Quando i detective sono andati a bussare alla porta di Di Girolamo, ad aprire era venuta la moglie di Rosario, caduta dalle nuvole non tanto per aver appreso della lunga relazione extramatrimoniale del marito, ma piuttosto dell'esistenza di un altro figlio di un anno, come quello avuto dall'unione matrimoniale.
Per il momento le autorità del Delaware si limitano a confermare che Rosario Di Girolamo è considerato una persona informata dei fatti da cui avrebbero piacere di ricevere alcune informazioni circa la sparizione della sua amante.
Alla curiosa storia della doppia vita di Rosario Di Girolamo si è aggiunto anche un pizzico di giallo, quando le autorità hanno scoperto che vive con la moglie e il bambino in un'abitazione di Millstone appartenuta a Stefano "Steve the truck driver" Vitabile", una delle figure mafiose di spicco dello stato dei Soprano.

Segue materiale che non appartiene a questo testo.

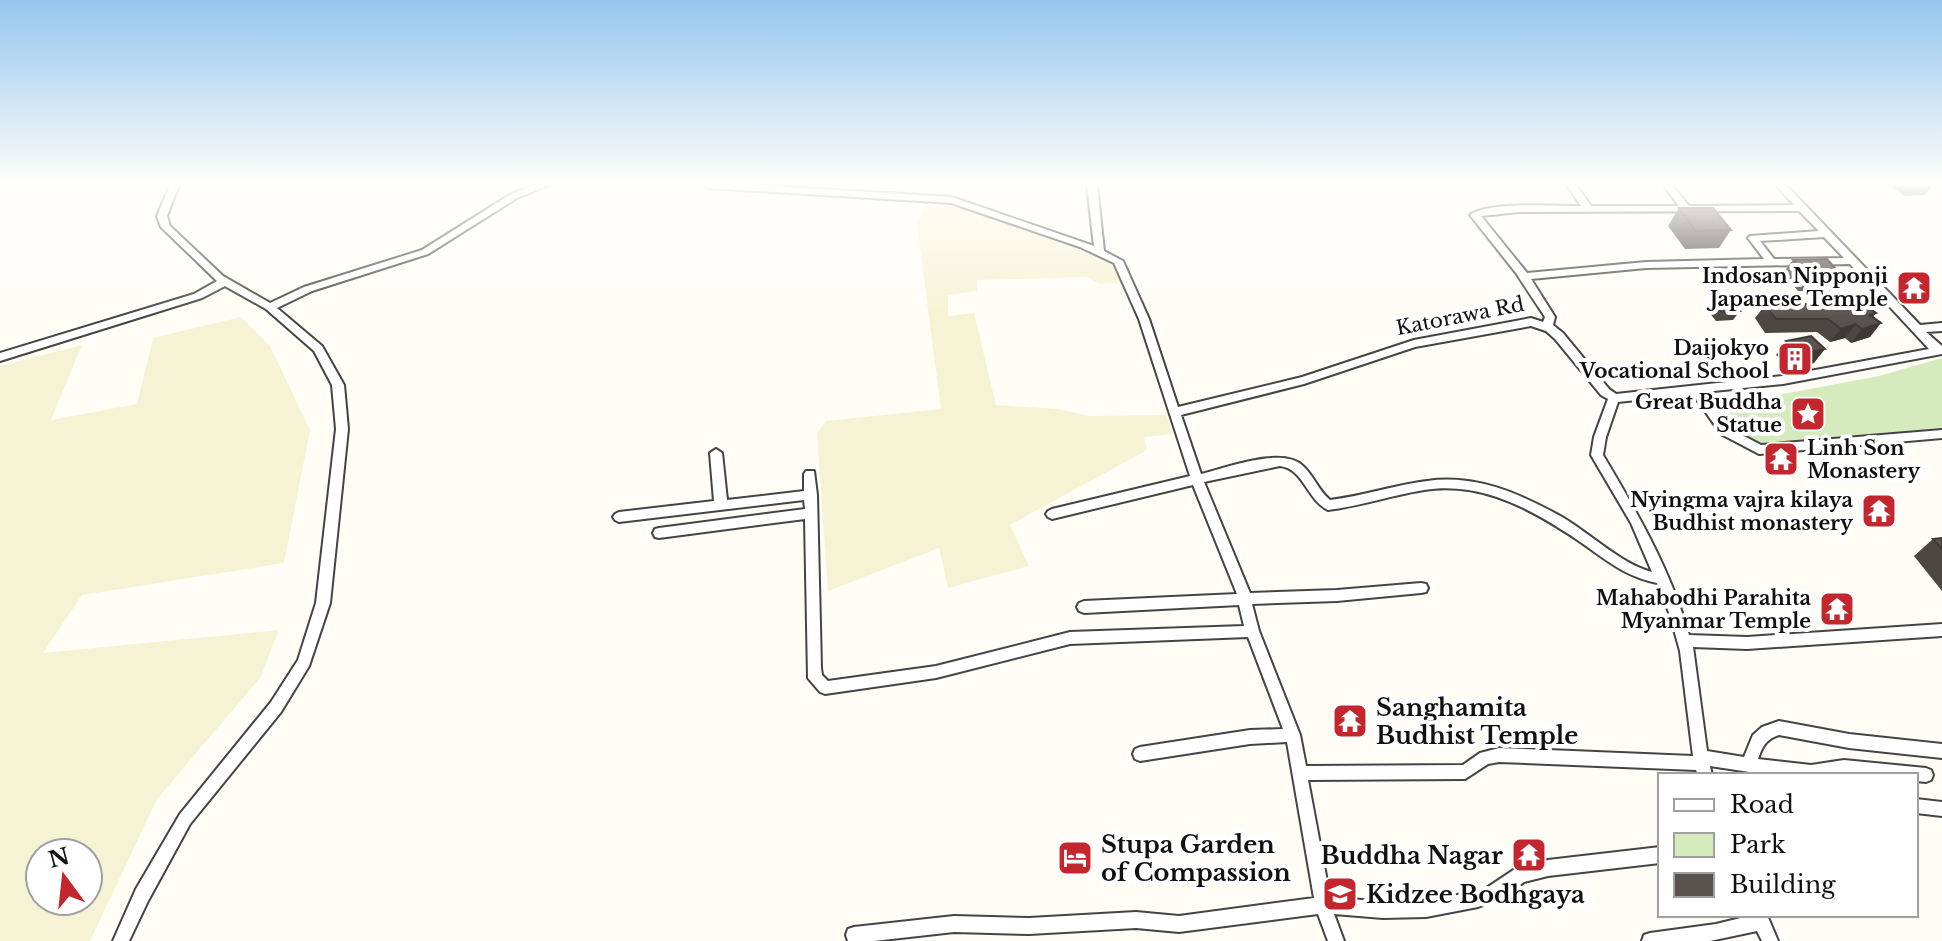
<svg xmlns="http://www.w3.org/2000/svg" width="1942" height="941" viewBox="0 0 1942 941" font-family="'Libre Baskerville',serif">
	<rect width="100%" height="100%" fill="#fffdf5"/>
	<g fill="#f6f3d4" fill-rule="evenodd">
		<polygon points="925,205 965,207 1116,263 1121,283 1099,284 1087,277 977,280 977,291 948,295 948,316 974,313 996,405 1058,409 1090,416 1166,415 1173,434 1144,437 1147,450 1010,525 1029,566 948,588 939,548 828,591 817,433 826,421 941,409 917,225"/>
		<path d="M 241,317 L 270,346 L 310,430 L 284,563 L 82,595 L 43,653 L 279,630 L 260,678 L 157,799 L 90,941 L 0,941 L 0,366 L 82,345 L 51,420 L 137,404 L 153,338 ZM 40,853 L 88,853 L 88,901 L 40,901 Z"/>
	</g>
	<polygon fill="#d5ebbd" points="1942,358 1942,429 1761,444 1738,433 1721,408 1740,402 1879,376"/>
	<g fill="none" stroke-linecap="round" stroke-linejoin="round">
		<defs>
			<g id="minor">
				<polygon points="170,185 179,185 167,216 170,226 223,276 270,303 304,287 422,250 511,194 535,185 549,185 517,198 428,254 312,291 277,308 322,346 344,385 348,429 330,603 309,666 281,712 190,824 148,901 129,941 113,941 136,889 180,814 271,702 298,660 316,603 336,429 332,385 314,351 266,309 225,286 202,298 0,361 0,353 194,294 217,281 161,227 157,216"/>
				<path d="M 704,185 L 759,185 L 952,197 L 1094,246 L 1087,185 L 1097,185 L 1104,251 L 1123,261 L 1149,319 L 1178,407 L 1302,377 L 1414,340 L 1531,318 L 1543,322 L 1545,317 L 1516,273 L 1470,215 C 1488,201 1556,206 1581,206 L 1567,185 L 1576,185 L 1591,206 L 1679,206 L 1663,185 L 1672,185 L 1689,206 L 1794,205 L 1776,185 L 1786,185 L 1920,325 L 1942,323 L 1942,331 L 1926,332 L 1942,346 L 1942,354 L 1783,384 L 1704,392 L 1729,428 L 1761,445 L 1942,430 L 1942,438 L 1759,454 L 1721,434 L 1693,394 L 1618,402 L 1606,437 L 1603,455 C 1637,512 1671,571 1689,635 L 1747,637 L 1942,624 L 1942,636 L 1747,649 L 1693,647 L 1707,751 L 1744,757 L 1753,735 L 1762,727 L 1779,721 L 1849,734 L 1942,744 L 1942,758 L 1849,748 L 1779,735 C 1766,739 1762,747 1758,759 L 1811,765 L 1844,760 L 1926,768 L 1931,770 L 1933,775 L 1931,780 L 1926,782 L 1916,781 L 1916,775 L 1769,775 L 1710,766 L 1712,775 L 1698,775 L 1696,770 L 1499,762 L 1488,764 L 1465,779 L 1308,780 L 1330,897 L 1383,902 L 1426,901 L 1478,891 L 1488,887 L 1515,869 L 1548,860 L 1660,847 L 1660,863 L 1548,876 L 1524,882 L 1499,899 L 1478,907 L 1426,917 L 1383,918 L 1334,914 L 1344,941 L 1328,941 L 1318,914 L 1179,932 L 1136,928 L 1029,934 L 954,932 L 874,941 L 848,941 L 846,935 L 848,929 L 854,927 L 954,916 L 1029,918 L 1136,912 L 1179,916 L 1314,898 L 1287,742 L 1250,744 L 1140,761 L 1135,759 L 1133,754 L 1135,749 L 1140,747 L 1250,730 L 1283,729 L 1248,637 L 1070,644 L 936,678 L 825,694 L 820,692 L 808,678 L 805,519 L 659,538 L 655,537 L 653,533 L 655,529 L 659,528 L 805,509 L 804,500 L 619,522 L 615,520 L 613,517 L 615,514 L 619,512 L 714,501 L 710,453 L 716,449 L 722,453 L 727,500 L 804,491 L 804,474 L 806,471 L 814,471 L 817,495 L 821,668 L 822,675 L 828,681 L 936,666 L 1070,632 L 1244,626 L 1239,605 L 1084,613 L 1079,611 L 1077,607 L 1079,603 L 1084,601 L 1237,594 L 1193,485 L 1052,519 L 1048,517 L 1046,514 L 1048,511 L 1052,509 L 1190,476 L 1139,319 L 1114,263 L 1080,247 L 951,203 L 708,188 ZM 1799,211 L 1819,231 L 1750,236 L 1748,238 L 1764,259 L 1646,262 L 1527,273 L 1481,216 L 1519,212 ZM 1824,237 L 1844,258 L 1774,259 L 1760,241 ZM 1850,264 L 1929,349 L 1783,376 L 1616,394 L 1609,389 L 1563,333 L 1553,325 L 1555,317 L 1531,279 L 1646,268 ZM 1531,326 L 1546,331 L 1555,339 L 1601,395 L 1608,399 L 1594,437 L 1591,455 L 1631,523 L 1652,572 C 1621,564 1591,534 1562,517 C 1521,494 1476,474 1427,481 C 1395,485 1363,496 1330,500 C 1318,490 1314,476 1303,466 C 1283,446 1226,468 1201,474 L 1181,415 L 1304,384 L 1415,347 ZM 1280,466 C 1304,469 1307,500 1328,510 C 1361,506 1392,495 1424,490 C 1474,482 1520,503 1562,530 C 1596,550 1617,575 1657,583 L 1670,615 L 1680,651 L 1693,756 L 1499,748 L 1480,753 L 1463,765 L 1306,766 L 1300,735 L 1259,631 L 1252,604 L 1337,601 L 1421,593 L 1426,592 L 1428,588 L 1426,584 L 1421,583 L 1337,590 L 1250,593 L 1204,482 Z"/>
				<polygon points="1916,799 1942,802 1942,816 1916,813"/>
				<polygon points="1753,915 1767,915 1778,941 1762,941 1757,931 1710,941 1642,941 1644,935 1650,933 1716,924"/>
			</g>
		</defs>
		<use href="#minor" stroke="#444" stroke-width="4"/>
		<use href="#minor" fill="#fff" fill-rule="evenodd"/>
	</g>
	<g fill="#4d4742">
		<polygon points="1890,185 1932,185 1925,195 1904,196"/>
		<polygon points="1679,208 1731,230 1719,248 1685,249 1668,226"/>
		<polygon points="1793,260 1843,277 1832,291 1798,291 1783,273"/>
		<polygon points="1715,303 1740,311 1733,320 1716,321 1709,312"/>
		<polygon points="1765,305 1815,307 1854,305 1876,313 1873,317 1870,337 1851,343 1845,338 1830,342 1817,332 1765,333 1755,318"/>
		<polygon points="1786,341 1814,363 1790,368 1776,355"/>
		<polygon points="1942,538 1942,591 1914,556 1933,539"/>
	</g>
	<g fill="#3f3936">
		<polygon points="1881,323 1870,337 1851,343 1862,329"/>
		<polygon points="1856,324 1845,338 1830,342 1841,329"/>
		<polygon points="1825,349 1814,363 1790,368 1801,354"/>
	</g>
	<g fill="#5a524d" stroke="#3f3936" stroke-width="2">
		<polygon points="1679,208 1713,208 1731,230 1696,231"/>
		<polygon points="1827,259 1843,277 1808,277 1793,260"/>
		<polygon points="1845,299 1854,305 1862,303 1876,313 1870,315 1881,323 1862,329 1856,324 1841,329 1828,319 1776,319 1765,305 1813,304 1815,307"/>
		<polygon points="1715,303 1733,303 1740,311 1722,312"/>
		<polygon points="1811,336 1825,349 1801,354 1786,341"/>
		<polygon points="1942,538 1942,549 1933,539"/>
	</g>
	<linearGradient id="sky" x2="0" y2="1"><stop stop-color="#95c6ee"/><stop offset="0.58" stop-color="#fffefa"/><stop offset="1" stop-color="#fffefa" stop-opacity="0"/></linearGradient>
	<rect width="1942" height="317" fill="url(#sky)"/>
	<defs>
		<symbol id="temple-square" viewBox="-11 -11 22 22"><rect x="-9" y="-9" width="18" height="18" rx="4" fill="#c4262e" stroke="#fff"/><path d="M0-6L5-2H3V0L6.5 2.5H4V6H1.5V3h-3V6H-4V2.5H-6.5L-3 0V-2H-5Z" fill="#fff"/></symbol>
		<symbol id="building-square" viewBox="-11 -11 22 22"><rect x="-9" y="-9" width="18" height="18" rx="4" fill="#c4262e" stroke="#fff"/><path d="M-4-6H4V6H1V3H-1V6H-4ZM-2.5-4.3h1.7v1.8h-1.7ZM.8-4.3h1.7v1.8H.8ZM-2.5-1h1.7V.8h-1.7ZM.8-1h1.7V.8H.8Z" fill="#fff"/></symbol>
		<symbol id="sight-square" viewBox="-11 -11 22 22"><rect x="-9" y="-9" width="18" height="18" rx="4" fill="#c4262e" stroke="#fff"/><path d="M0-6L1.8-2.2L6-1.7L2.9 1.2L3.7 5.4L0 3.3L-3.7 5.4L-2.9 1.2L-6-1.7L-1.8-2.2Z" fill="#fff"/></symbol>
		<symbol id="hotel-square" viewBox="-11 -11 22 22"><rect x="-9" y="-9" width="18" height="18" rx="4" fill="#c4262e" stroke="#fff"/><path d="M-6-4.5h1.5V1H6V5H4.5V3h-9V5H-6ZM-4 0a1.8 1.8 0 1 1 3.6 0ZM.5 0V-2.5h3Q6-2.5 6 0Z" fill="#fff"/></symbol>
		<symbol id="school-square" viewBox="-11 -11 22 22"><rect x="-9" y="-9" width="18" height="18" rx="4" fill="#c4262e" stroke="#fff"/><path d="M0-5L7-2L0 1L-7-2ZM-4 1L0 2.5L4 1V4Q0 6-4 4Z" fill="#fff"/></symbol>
	</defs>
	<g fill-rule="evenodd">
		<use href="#temple-square" x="1894" y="268" width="40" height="40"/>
		<use href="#building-square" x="1775" y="339" width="40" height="40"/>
		<use href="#sight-square" x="1788" y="394" width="40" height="40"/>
		<use href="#temple-square" x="1761" y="439" width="40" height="40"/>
		<use href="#temple-square" x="1859" y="491" width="40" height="40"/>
		<use href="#temple-square" x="1817" y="589" width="40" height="40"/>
		<use href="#temple-square" x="1330" y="701" width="40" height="40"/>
		<use href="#temple-square" x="1509" y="835" width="40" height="40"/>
		<use href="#hotel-square" x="1055" y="838" width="40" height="40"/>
		<use href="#school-square" x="1320" y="874" width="40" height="40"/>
	</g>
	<g text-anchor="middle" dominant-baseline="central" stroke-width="8" stroke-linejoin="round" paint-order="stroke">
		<g font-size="20" font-weight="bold" fill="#111" stroke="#fff" text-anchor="end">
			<text x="1888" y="276">Indosan Nipponji<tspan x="1888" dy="23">Japanese Temple</tspan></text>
			<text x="1769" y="348">Daijokyo<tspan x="1769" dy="23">Vocational School</tspan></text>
			<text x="1782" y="402">Great Buddha<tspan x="1782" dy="23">Statue</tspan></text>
			<text x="1807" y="448" text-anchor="start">Linh Son<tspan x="1807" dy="23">Monastery</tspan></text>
			<text x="1853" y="500">Nyingma vajra kilaya<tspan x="1853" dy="23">Budhist monastery</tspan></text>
			<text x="1811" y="598">Mahabodhi Parahita<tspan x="1811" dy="23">Myanmar Temple</tspan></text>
		</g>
		<g font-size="20" fill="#111" stroke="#fff">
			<text transform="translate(1460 316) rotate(-11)">Katorawa Rd</text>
		</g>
		<g font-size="24" font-weight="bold" fill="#111" stroke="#fff" text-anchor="start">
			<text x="1376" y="707">Sanghamita<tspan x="1376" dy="28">Budhist Temple</tspan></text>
			<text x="1101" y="844">Stupa Garden<tspan x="1101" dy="28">of Compassion</tspan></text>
			<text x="1503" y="855" text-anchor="end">Buddha Nagar</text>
			<text x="1366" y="894">Kidzee Bodhgaya</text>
		</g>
	</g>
	<rect x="1658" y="773" width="260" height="144" fill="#ffffff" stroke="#a0a0a0" stroke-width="2"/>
	<rect x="1674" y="799" width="40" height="12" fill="#ffffff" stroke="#a0a0a0" stroke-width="2"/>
	<text x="1730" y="813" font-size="24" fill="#111111">Road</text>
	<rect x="1674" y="833" width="40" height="24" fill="#d5ebbd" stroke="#a0a0a0" stroke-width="2"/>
	<text x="1730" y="853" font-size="24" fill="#111111">Park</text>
	<rect x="1674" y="873" width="40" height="24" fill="#5a524d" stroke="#a0a0a0" stroke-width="2"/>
	<text x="1730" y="893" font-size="24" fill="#111111">Building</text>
	<g transform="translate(64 877) rotate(345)"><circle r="38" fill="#ffffff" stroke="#a0a0a0" stroke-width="2"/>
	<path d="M0-6L14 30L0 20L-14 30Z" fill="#c4262e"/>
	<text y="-12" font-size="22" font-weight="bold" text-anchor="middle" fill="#111111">N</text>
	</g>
</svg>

Dall'ufficio del procuratore Joseph Bocchini della Mercer County ieri hanno fatto sapere di essere in stretto contatto con l'Fbi che - attraverso le autorità italiane che stanno collaborando - è al lavoro per rintracciare la località dell'Isola dove Rosario Di Ghrolamo attualmente si trova.
"Credo che a questo punto Di Girolamo supponga che lo stiamo cercando" si è limitato a dire il procuratore.